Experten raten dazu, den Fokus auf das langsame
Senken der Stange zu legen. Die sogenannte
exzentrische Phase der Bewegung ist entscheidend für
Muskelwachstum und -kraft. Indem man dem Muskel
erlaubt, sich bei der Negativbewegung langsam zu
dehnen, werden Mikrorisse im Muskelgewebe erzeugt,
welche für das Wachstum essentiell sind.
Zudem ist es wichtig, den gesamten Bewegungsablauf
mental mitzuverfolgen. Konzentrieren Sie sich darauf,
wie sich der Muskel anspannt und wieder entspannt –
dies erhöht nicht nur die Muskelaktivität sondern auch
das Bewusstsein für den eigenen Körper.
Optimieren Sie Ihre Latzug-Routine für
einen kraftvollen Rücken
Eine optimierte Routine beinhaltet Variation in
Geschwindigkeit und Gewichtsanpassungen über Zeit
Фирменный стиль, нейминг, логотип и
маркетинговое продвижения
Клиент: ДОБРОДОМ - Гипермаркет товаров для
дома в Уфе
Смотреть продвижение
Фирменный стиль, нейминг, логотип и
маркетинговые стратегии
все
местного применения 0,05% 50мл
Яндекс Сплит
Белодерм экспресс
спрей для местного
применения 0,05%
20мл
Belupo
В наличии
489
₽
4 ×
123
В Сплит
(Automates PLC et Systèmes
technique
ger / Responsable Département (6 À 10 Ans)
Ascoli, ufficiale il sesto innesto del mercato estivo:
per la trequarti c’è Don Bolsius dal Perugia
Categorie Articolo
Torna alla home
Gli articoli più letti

____________

▶ _The task_
In the data above, start at the line that has "Смотреть продвижение", stop after the line that has "Ascoli, ufficiale il", and print every line in between exactly as it stands.

▶ _Response_
Смотреть продвижение
Фирменный стиль, нейминг, логотип и
маркетинговые стратегии
все
местного применения 0,05% 50мл
Яндекс Сплит
Белодерм экспресс
спрей для местного
применения 0,05%
20мл
Belupo
В наличии
489
₽
4 ×
123
В Сплит
(Automates PLC et Systèmes
technique
ger / Responsable Département (6 À 10 Ans)
Ascoli, ufficiale il sesto innesto del mercato estivo:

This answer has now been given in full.